● **Task details**
Repeat the data exactly. Pictures are not part of the copy.

● **Information supplied**
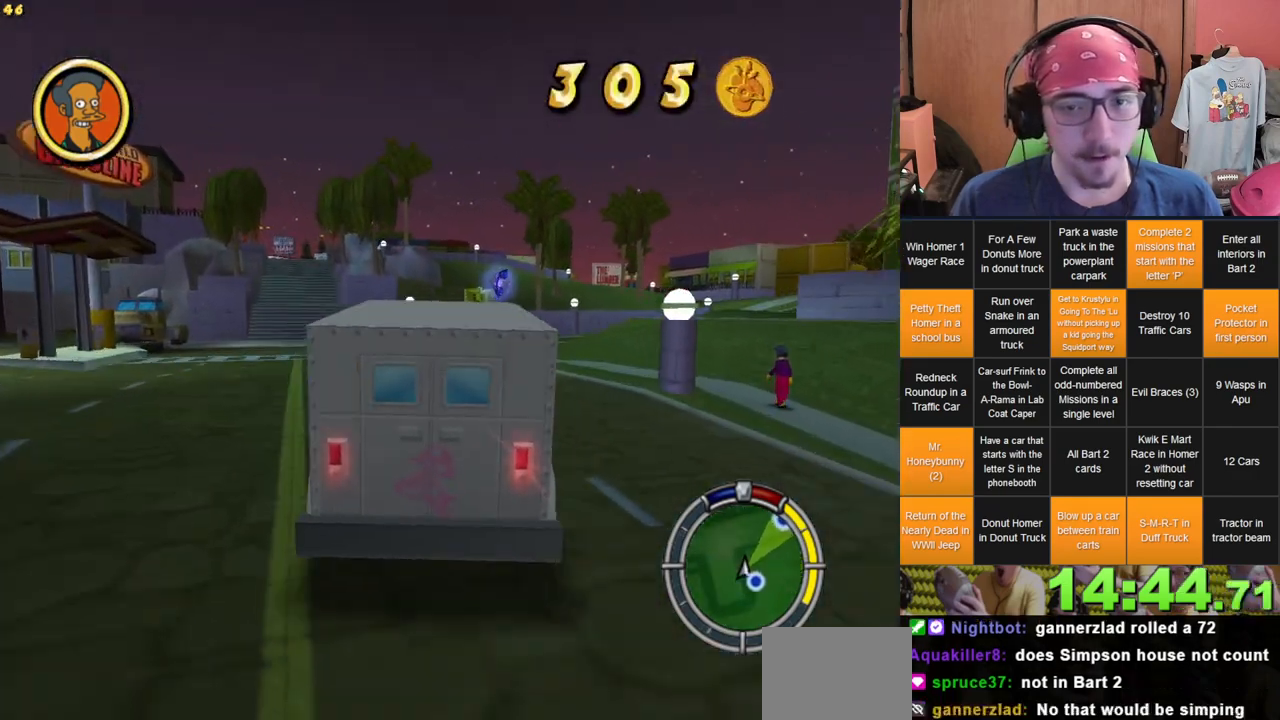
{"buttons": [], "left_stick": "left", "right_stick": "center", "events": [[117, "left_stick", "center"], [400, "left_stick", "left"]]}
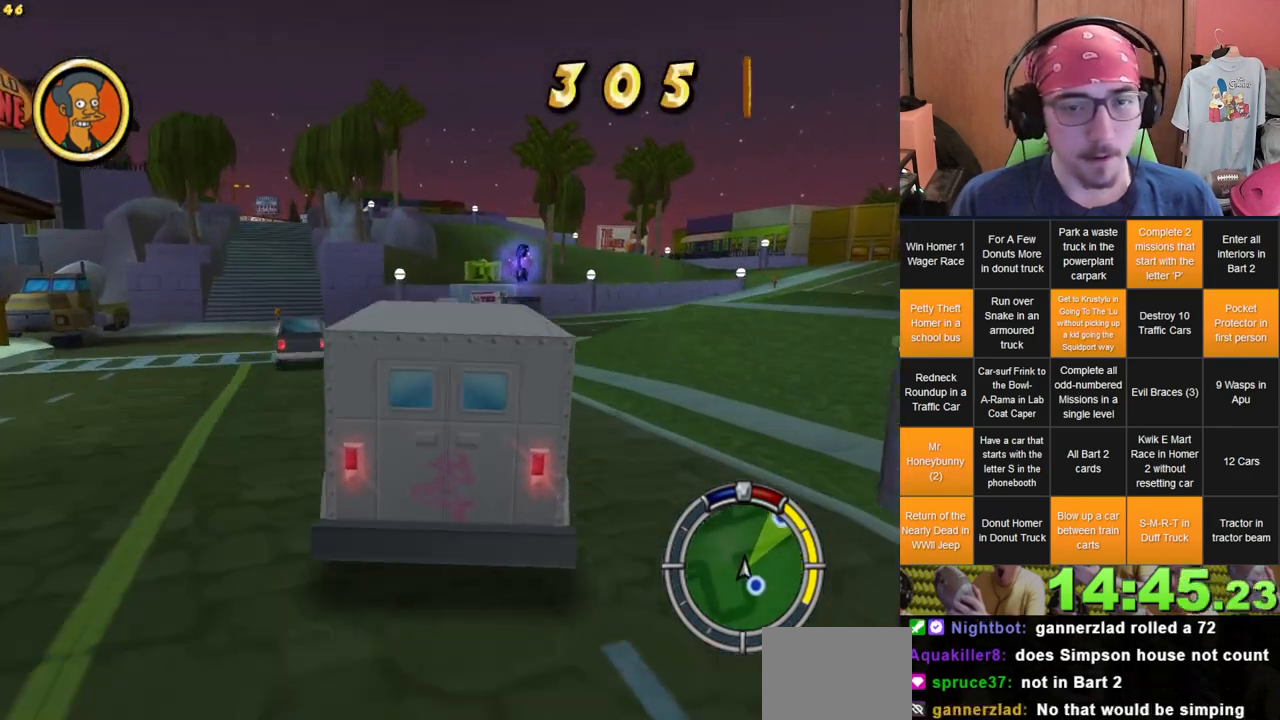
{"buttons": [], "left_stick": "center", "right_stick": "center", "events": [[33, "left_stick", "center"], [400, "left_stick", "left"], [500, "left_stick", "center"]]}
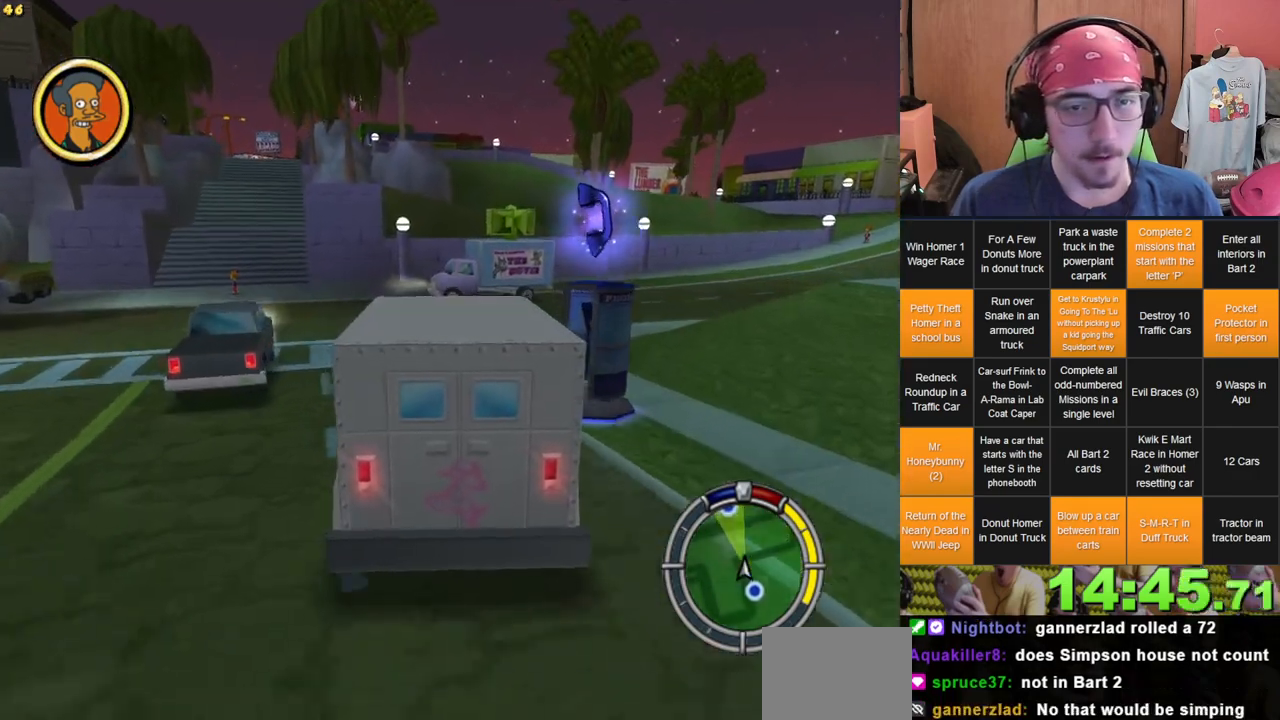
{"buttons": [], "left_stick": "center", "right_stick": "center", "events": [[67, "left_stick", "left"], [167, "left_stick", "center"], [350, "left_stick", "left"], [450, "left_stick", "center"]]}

● **Completed task**
{"buttons": [], "left_stick": "left", "right_stick": "center", "events": [[117, "left_stick", "center"], [400, "left_stick", "left"]]}
{"buttons": [], "left_stick": "center", "right_stick": "center", "events": [[33, "left_stick", "center"], [400, "left_stick", "left"], [500, "left_stick", "center"]]}
{"buttons": [], "left_stick": "center", "right_stick": "center", "events": [[67, "left_stick", "left"], [167, "left_stick", "center"], [350, "left_stick", "left"], [450, "left_stick", "center"]]}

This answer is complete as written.